PAGE EXTRACT:
Ken Steinhoff in front of Dr. Charles T. Herbert’s office

Ken Steinhoff on steps of Dr. Charles T Herberts Office 337x600 Dr. Herbert Is the Reason I Cant Eat Popsicles

A little white building that struck fear in my heart

Dr. Charles T. Herbert had an office in a small, white brick building at 824 Good Hope St., directly across from St. Francis Hospital. That was the place where my parents took me for all my vaccinations, school exams, Boy Scout camp physicals and for coughs and sniffles.

I was prone to sore throats, so I’d get hauled off to see Dr. Herbert and his nurse, Miss Mohr, several times a year. [Note: I originally spelled the name Moore, but consensus seems to be building that the correct spelling is Mohr. I'll make the change, but I'm wishy-washy enough to change it back if the tide turns.]

I’d sit on this table that was covered with something like waxed paper and wait my fate. Eventually, he’d bustle into the room with the scary reflector thing on his head and reach for the tongue depressor.

Open W-I-D-E, here comes the depressor

That tongue depressor was made out of an unsanded 2×4. After about a half an hour of peering this way and that way, making “Uh huh and Hmmmm” sounds, he’d reach into a glass container that looked like a malt glass and extract a 12-foot-long cotton swab that he’d dip into Mercurochrome.

Putting all his weight on the tongue depressor which has been sandpapering my tongue, he’d jam that swab so far down your throat that I thought my toenails would be coated red. Then, he’d work it around like he was churning butter.

To this day, I can’t eat a Popsicle or anything else on a wooden stick. Some folks cringe when they hear fingernails on a chalk board. I don’t know if a tongue can cringe, but that’s what happens when mine is confronted with a wooden stick of any kind. Shivers are going up and down my spine right now just thinking about it.

Out of the Past

There was a note in The Southeast Missourian’s Out of the Past Column on Sept. 3, 2009, that mentioned the office:

25 years ago: Sept. 3, 1984

Dr. John M. Freeze, Cape Girardeau dentist, has purchased one-half of a building at 2857 Independence St., from Dr. Charles T. Herbert, whose offices occupy the other half; Freeze is relocating his office to the new space.

My mother thought that Dr. Herbert moved to Florida after he retired.

Dr. Herbert’s office in 2001

Dr. Charles T. Herbert office 2001 500x320 Dr. Herbert Is the Reason I Cant Eat Popsicles

So, what’s the story about Mercurochrome?

It dawned on me that I can’t remember the last time I saw a bottle of Mercurochrome. It used to be a staple in Boy Scout first aid kits for cuts and scrapes. My grandson, Malcolm, is a walking petri dish and a spreader of Plague, but I haven’t heard his parents mention him getting his throat swabbed.

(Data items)
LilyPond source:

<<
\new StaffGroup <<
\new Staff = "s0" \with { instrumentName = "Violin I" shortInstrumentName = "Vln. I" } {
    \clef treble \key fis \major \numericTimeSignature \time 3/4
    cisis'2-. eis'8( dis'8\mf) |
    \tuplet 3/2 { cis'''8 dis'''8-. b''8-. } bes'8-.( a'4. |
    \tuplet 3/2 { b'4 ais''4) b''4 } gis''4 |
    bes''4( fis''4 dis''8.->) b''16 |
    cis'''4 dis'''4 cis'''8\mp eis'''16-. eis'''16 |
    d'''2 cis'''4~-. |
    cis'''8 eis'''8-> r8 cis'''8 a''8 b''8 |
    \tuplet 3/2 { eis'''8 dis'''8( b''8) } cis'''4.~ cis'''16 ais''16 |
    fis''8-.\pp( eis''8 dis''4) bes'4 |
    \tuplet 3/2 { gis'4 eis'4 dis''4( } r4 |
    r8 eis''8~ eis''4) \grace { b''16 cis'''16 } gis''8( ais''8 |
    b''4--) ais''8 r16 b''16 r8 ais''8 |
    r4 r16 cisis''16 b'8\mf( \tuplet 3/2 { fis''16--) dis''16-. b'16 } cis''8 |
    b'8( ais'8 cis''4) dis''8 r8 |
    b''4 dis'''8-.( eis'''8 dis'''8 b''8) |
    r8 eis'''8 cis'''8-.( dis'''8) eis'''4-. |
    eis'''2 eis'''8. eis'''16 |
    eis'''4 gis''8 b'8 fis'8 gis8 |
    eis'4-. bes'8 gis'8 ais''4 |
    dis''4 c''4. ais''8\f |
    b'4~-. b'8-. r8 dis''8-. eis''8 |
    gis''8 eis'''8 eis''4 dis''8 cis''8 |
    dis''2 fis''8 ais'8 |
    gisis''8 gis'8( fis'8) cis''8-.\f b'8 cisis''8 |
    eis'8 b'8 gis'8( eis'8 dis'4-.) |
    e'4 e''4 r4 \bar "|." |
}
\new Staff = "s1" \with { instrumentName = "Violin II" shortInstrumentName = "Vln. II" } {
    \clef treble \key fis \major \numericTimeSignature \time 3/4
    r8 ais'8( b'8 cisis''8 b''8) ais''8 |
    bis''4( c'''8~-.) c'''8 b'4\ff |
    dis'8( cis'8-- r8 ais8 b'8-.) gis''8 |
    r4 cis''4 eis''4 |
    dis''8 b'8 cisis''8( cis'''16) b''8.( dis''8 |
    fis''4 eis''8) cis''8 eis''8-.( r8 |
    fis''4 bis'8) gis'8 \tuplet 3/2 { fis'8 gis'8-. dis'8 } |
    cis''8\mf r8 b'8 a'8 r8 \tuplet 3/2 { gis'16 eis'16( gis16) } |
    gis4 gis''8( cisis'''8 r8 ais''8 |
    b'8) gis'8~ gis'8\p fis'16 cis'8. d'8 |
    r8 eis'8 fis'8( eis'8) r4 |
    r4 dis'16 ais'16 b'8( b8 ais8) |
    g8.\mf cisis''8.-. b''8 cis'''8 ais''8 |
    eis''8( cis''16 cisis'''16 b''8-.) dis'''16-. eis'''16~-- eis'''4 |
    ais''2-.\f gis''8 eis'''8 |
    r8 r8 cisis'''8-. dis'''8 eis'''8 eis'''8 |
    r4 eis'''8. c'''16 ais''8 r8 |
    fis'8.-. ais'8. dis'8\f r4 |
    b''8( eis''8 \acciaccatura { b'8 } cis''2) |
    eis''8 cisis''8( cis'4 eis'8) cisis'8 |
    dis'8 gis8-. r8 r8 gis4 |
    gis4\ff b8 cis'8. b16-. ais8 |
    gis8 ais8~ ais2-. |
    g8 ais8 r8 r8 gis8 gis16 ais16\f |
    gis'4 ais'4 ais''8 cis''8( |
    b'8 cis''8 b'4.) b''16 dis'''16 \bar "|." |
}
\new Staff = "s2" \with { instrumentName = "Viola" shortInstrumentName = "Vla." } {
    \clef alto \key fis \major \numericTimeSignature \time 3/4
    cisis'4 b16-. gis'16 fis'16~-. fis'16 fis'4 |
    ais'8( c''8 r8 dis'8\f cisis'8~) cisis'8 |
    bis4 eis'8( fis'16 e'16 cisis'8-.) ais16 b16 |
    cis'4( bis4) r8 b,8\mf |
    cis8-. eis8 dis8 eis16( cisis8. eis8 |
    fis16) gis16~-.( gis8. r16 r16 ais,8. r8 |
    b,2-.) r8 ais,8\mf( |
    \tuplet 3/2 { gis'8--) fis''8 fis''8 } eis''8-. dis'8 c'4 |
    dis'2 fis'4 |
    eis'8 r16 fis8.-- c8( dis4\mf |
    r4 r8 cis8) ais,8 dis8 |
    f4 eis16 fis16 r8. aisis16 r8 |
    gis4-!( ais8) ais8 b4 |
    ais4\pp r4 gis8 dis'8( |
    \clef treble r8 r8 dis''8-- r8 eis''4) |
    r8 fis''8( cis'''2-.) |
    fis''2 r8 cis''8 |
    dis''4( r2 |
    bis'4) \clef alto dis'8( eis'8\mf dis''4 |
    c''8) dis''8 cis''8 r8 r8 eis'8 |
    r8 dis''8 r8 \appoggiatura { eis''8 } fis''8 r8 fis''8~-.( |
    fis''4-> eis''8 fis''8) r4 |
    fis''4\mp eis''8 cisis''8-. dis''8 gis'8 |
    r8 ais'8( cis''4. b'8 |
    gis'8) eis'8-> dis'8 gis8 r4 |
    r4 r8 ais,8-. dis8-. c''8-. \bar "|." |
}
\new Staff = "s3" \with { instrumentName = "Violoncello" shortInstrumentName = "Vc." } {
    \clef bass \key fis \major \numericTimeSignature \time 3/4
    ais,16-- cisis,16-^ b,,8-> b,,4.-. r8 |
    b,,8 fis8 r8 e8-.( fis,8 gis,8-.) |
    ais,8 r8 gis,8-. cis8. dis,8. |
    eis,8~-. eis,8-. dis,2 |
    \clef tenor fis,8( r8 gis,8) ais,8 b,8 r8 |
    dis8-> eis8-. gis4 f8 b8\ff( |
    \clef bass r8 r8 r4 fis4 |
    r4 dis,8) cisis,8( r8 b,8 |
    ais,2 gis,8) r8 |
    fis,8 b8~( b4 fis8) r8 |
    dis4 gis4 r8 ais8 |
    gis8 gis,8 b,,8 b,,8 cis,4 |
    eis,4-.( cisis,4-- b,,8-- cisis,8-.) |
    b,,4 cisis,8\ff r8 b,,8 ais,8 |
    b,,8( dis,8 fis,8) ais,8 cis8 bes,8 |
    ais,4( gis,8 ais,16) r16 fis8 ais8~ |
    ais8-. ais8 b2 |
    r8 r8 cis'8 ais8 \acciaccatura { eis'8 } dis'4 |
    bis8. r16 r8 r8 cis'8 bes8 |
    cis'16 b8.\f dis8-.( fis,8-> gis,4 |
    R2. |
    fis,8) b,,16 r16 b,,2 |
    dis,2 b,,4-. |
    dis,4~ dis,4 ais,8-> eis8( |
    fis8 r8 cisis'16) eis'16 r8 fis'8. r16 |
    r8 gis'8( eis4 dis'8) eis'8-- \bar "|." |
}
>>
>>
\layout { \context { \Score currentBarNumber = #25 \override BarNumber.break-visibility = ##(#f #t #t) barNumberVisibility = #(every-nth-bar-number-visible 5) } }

WHAT YOU NEED TO DO: Carry the recollection of childhood visits to Dr. Herbert's office forward from its last sentence. The records have no connection to the recollection of Dr. Herbert's office.

YOUR RESPONSE:
Someone else had asked that very question, “What happened to Mercurochrome?”

You’re dating yourself, pops. Few under age 30 have ever heard of this stuff. In 1998, the U.S. Food and Drug Administration declared that Mercurochrome, generically known as merbromin, was “not generally recognized as safe and effective” as an over-the-counter antiseptic and forbade its sale across state lines. A few traditionalists complained: Whaddya mean, not generally recognized as safe? Moms have been daubing it on their kids’ owies since the Harding administration! But the more reasonable reaction was: It’s about time.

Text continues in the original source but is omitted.